Problem a: Edit the records from the line with "Skabays | The Skabays |" up to and including the line with "Skauters | Los Skauters |", replacing "Stormy Mondays" with "Rainy Sundays" and leaving everything else unchanged.

You need rice size curd for parm. You have to cut them small to get the moisture level down. Otherwise, you have to keep stirring and then your acidity schedule is off from the extra time and it tends to shatter and overdry the curds. It's all supposed to work together: the curd size, flocculation, temp, and stir schedules.
Here's the thing about curds and temps. Curds lose moisture from the outside in. Meaning what we call case hardening is not some on/off switch. It always happens when you raise temps. But in most cases, the temp rise is mild enough that it is not an issue. In parm and similar low moisture cheese, when the curds are big and you scald them that high, it tends to lead to uneven moisture in the curds because there's case hardening.
Yes, your weight was too low. And yes, 68 is a bit low for a press temp. You want acidification to continue and for the curds to knit.
Starter was likely fine.
Knit temp and time in whey are different. You can do the initial knit in the whey or not. But as soon as you remove the curds from the whey, they are losing temperature. In the whey, they are the same temp and knit better.

[Saved entries]
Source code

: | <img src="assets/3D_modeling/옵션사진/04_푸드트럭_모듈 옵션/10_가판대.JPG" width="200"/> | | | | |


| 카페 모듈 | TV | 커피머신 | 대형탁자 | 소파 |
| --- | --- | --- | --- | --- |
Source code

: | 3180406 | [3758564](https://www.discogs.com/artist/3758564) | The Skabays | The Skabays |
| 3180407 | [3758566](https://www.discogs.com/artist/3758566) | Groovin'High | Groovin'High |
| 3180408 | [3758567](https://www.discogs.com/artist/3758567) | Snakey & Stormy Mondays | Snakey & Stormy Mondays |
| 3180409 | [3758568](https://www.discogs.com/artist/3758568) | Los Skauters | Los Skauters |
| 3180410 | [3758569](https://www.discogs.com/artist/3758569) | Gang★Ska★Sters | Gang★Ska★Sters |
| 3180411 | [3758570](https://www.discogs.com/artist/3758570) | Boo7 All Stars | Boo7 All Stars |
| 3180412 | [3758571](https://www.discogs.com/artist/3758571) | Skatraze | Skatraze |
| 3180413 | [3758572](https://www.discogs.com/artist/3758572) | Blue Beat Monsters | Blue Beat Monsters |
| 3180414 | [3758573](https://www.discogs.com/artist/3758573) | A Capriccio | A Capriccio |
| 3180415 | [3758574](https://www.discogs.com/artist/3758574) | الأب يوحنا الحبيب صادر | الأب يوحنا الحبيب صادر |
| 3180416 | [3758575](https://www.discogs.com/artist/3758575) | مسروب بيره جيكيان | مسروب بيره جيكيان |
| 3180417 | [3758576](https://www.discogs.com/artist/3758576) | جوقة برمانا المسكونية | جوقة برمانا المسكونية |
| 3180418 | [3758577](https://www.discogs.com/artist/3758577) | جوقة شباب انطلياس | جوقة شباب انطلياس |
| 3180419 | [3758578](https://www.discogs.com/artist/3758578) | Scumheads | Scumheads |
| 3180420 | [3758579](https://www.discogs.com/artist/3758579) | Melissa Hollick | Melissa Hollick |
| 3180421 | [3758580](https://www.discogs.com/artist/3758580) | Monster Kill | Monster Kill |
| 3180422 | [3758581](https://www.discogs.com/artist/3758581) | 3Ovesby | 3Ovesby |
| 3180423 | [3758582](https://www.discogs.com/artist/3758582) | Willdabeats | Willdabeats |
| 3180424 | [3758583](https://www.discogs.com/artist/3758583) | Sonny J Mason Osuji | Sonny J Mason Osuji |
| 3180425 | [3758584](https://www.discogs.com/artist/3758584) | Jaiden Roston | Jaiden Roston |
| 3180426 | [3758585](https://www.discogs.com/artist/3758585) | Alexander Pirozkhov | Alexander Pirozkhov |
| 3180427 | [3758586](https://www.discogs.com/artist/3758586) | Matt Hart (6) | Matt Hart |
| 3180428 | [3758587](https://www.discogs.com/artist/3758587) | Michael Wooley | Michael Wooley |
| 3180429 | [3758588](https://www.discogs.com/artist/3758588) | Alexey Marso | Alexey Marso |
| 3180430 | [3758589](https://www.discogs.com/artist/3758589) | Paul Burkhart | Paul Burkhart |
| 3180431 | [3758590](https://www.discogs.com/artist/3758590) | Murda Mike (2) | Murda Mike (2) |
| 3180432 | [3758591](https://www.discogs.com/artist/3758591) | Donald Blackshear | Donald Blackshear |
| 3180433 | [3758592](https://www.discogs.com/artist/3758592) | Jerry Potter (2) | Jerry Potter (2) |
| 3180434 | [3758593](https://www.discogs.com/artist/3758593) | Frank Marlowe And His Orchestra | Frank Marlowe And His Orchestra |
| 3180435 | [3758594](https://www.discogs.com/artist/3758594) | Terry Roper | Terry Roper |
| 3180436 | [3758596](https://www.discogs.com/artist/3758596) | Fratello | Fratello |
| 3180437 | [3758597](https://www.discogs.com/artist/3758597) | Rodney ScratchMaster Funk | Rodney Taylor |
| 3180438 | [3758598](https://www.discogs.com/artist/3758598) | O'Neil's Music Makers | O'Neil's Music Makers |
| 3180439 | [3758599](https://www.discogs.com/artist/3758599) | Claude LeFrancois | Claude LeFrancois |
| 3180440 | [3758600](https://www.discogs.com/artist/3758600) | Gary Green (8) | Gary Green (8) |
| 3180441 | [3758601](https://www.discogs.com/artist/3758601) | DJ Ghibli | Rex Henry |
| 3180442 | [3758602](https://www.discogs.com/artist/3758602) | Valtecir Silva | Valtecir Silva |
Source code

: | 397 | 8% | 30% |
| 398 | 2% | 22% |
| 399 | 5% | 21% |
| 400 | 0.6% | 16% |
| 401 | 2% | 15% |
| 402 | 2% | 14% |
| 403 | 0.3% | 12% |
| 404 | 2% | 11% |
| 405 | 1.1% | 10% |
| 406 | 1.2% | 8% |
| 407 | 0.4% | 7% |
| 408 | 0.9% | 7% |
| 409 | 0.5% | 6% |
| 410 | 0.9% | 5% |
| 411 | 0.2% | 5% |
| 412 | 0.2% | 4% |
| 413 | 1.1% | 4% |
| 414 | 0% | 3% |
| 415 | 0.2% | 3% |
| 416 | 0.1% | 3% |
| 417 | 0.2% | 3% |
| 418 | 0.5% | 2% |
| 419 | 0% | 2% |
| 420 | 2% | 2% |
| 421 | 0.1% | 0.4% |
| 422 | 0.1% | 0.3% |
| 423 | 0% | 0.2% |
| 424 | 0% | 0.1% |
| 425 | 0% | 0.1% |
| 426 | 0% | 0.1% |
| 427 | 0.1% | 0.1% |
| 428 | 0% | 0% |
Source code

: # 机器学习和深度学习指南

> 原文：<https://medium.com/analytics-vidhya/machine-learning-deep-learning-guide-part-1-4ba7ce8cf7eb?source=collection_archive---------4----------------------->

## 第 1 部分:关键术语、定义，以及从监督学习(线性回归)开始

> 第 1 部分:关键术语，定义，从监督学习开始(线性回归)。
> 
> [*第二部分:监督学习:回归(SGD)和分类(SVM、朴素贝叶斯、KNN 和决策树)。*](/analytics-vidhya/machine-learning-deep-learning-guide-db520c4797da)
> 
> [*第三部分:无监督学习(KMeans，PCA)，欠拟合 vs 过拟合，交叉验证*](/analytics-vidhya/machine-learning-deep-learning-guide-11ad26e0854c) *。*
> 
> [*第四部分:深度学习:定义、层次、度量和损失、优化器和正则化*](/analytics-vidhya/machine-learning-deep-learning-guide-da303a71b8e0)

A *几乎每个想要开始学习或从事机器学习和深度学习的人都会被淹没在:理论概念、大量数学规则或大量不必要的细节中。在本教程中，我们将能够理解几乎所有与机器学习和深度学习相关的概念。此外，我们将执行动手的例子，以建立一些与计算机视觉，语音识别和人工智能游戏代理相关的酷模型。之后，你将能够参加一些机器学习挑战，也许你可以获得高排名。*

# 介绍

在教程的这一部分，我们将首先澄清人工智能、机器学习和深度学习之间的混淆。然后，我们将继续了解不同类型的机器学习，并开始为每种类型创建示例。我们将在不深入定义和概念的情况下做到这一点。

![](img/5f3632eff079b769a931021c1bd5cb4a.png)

Problem b: Write out the cheesemaking text from "Here's the thing" up to and including "was likely fine.".

Output a:
: | 3180406 | [3758564](https://www.discogs.com/artist/3758564) | The Skabays | The Skabays |
| 3180407 | [3758566](https://www.discogs.com/artist/3758566) | Groovin'High | Groovin'High |
| 3180408 | [3758567](https://www.discogs.com/artist/3758567) | Snakey & Rainy Sundays | Snakey & Rainy Sundays |
| 3180409 | [3758568](https://www.discogs.com/artist/3758568) | Los Skauters | Los Skauters |

Output b:
Here's the thing about curds and temps. Curds lose moisture from the outside in. Meaning what we call case hardening is not some on/off switch. It always happens when you raise temps. But in most cases, the temp rise is mild enough that it is not an issue. In parm and similar low moisture cheese, when the curds are big and you scald them that high, it tends to lead to uneven moisture in the curds because there's case hardening.
Yes, your weight was too low. And yes, 68 is a bit low for a press temp. You want acidification to continue and for the curds to knit.
Starter was likely fine.